Eventually, Kocontes dropped the issue, left Nguyen, and moved back in with Kanesaki—but told Nguyen he loved her and did not want to leave her, the prosecutor said.
Kocontes then had new wills drawn up for himself and Kanesaki, according to Price, who said Kocontes was named as executor of his ex-wife’s estate.
Soon after, the two made plans to go on a cruise—which was unusual because he seldom went on vacation and was known for his thriftiness, Price said. Before the trip, Kocontes asked his best friend, a private investigator and retired cop, about security on cruise ships, such as surveillance cameras, she said.
Kocontes picked an unusual cruise vacation for Americans because it required a flight to Minnesota and then London before boarding the ship in Spain, Price said. The travel agent was concerned his client might not like it because it was a no-frills trip aboard a converted ferry, she said.

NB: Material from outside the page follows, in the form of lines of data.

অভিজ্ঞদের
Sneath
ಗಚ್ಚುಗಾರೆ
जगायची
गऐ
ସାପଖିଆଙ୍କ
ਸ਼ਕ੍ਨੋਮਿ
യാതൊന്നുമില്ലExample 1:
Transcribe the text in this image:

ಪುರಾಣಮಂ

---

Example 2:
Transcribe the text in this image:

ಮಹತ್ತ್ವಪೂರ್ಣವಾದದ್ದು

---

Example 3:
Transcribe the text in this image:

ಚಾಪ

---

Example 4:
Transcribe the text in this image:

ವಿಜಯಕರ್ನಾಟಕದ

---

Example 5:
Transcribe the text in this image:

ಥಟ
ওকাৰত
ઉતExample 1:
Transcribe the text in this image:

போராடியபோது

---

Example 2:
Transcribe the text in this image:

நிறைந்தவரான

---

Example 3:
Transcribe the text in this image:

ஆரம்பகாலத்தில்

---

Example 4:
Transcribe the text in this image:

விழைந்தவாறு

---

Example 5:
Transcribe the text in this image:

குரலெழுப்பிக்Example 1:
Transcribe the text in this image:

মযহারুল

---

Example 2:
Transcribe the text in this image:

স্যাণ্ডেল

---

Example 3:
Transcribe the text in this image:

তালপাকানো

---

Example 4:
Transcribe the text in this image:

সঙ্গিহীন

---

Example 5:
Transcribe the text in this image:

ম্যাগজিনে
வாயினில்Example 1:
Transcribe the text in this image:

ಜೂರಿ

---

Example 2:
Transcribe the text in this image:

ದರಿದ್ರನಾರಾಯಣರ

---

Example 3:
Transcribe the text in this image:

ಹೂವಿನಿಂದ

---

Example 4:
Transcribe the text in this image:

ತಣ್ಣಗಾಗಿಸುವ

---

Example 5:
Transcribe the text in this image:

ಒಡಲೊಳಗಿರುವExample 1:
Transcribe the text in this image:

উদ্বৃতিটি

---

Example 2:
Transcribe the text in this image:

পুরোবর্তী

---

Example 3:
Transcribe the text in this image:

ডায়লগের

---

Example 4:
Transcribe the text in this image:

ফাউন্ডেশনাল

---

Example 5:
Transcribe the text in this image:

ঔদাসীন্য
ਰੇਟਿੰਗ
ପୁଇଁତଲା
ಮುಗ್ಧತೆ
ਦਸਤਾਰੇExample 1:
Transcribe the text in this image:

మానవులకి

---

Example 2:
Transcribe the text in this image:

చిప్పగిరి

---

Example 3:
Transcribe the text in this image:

Kocontes “specifically asked for a balcony room. It was very important to him,” the prosecutor said.
On the first day of the cruise, the defendant and Kanesaki opted for a daylong Sicily excursion. They returned to the ship, where they had dinner and shared a bottle of wine before going to a casino and seeing a show, Price said.

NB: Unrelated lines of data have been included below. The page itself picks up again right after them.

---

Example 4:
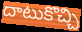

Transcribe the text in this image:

దాటుకొచ్చి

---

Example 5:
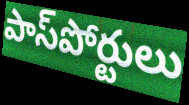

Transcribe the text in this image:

పాస్‌పోర్టులు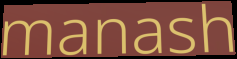
manashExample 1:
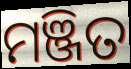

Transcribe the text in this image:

ମଞ୍ଜିତ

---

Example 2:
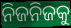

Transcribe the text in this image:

ନିଜନିଜକୁ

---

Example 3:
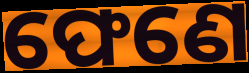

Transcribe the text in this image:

ଫେଣେ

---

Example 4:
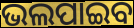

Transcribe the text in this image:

ଭଲପାଇବ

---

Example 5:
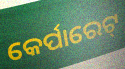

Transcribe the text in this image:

କେର୍ପାରେଟ୍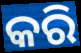
କରି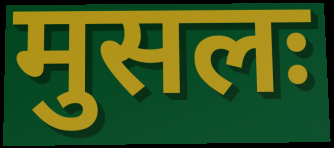
मुसलः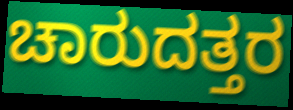
ಚಾರುದತ್ತರ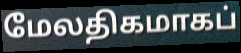
மேலதிகமாகப்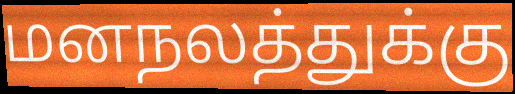
மனநலத்துக்கு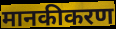
मानकीकरण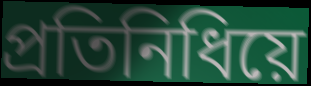
প্ৰতিনিধিয়ে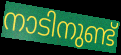
നാടിനുണ്ട്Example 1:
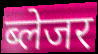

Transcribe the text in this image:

ब्लेजर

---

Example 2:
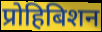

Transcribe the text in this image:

प्रोहिबिशन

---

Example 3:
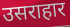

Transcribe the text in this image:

उसराहार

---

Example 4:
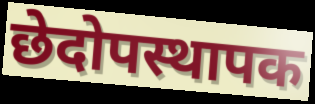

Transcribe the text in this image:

छेदोपस्थापक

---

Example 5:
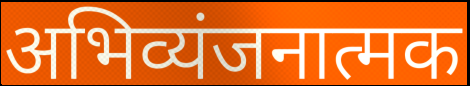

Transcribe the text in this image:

अभिव्यंजनात्मकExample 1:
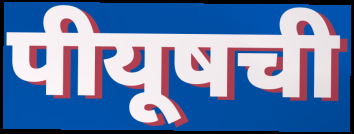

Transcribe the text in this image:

पीयूषची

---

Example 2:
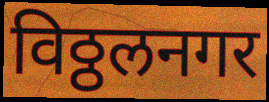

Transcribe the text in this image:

विठ्ठलनगर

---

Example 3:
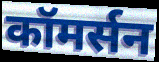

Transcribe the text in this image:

कॉमर्सन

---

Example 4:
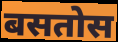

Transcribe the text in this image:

बसतोस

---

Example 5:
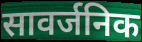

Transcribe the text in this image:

सावर्जनिकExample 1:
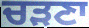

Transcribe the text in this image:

ਚੜਣਾ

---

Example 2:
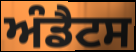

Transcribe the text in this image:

ਅੰਡੈਟਸ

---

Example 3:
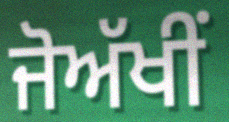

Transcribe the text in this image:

ਜੋਅੱਖੀਂ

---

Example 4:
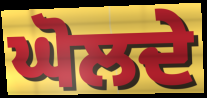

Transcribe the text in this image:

ਘੋਲਦੇ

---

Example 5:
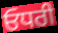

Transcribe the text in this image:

ਓਧਰੀ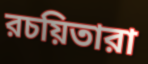
রচয়িতারা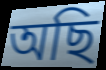
অছি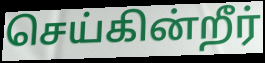
செய்கின்றீர்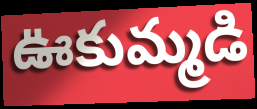
ఊకుమ్మడి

Kocontes told investigators he woke up about 4:30 a.m. on May 26, 2006, and realized Kanesaki was missing. He told investigators that she may have gotten nauseous from the wine and fell overboard, Price said.

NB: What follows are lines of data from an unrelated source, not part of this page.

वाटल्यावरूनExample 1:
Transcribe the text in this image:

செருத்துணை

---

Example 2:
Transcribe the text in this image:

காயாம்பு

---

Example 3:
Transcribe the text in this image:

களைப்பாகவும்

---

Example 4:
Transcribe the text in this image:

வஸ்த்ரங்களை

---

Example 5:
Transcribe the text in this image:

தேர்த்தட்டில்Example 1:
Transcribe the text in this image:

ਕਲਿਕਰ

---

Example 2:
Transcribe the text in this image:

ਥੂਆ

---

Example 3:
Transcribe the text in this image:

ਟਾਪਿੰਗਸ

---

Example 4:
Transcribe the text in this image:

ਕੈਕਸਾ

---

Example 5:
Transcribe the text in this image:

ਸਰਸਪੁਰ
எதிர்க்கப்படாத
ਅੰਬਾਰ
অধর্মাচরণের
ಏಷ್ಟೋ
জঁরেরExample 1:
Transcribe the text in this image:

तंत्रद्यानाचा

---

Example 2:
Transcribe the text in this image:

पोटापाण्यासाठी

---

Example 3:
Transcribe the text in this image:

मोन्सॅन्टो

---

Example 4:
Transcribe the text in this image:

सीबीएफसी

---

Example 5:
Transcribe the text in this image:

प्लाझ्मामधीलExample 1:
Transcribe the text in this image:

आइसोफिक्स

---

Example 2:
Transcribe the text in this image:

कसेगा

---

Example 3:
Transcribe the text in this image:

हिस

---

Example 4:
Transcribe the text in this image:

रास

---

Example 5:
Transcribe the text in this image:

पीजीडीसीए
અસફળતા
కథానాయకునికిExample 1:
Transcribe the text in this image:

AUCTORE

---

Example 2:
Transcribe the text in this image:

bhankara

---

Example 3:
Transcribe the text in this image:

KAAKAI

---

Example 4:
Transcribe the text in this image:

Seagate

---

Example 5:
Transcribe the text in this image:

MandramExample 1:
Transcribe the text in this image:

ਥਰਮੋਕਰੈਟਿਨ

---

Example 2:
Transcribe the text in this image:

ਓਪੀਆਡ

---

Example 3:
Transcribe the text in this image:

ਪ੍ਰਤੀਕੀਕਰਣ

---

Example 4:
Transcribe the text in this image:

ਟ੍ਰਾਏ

The defendant was put up in a hotel in Naples, but he stayed just a day and returned home before his ex-wife’s body was found, Price said. Instead of going to his home in Ladera Ranch, he went to Nguyen’s house, where they resumed their intimate relationship, she said.
An autopsy showed Kanesaki’s lungs “were completely free of water” and she had “severe hemorrhaging around her neck,” which was “consistent with strangulation,” Price said. The pathologist, Dr. Pietrantonio Ricci, told investigators that the victim also sustained a skull fracture or hemorrhaging in her brain, Price said.
Nguyen told investigators that at some point, Kocontes told her that he paid his best friend to kill Kanesaki and hurl her overboard, according to the prosecutor, who said the friend did not go on the cruise. Nguyen lied to a federal grand jury in 2006 that was investigating the killing, the prosecutor alleged.
Kanesaki’s niece, Julie Saranita, recorded phone conversations with Kocontes while she was cooperating with FBI agents, according to Price, who played some of the conversations for jurors during her opening statement.
Kocontes was angered when Saranita confronted him with the autopsy results and asked him if he had anything to do with her aunt’s death, Price said.
While federal agents were looking into the death, Kocontes at some point talked Nguyen into removing a hard drive from one of the computers in his Irvine office, Price said. She lied to the federal grand jury because Kocontes threatened to kill her and make it look like an accident, Price alleged.
Kocontes’ attorney, Denise Gragg, told jurors “there are very few things in this case that are not contested,” but one of the main differences involves the relationship between the defendant and the victim.
Kanesaki had to stop working because of her arthritis and her only income was disability payments, Gragg said. Kocontes was the “breadwinner” in the marriage, Gragg said.
They split up their assets due to the threatened litigation, but it never materialized, Gragg said. Kocontes continued to support Kanesaki from 2002-2005 even though he had “no legal obligation to do so,” she said, telling jurors they would hear conflicting evidence about the cause of death.
“Essentially her neck was broken,” which was “consistent with someone who hits the water … consistent with a fall,” Gragg said.
Gragg also told jurors that they would hear “evidence that Amy Nguyen is a liar” and about her client’s best friend’s “role in the changing of her story.”
Kocontes is also charged with attempting to solicit the murder of Nguyen while he was in jail and is awaiting trial in that case. That case is pending.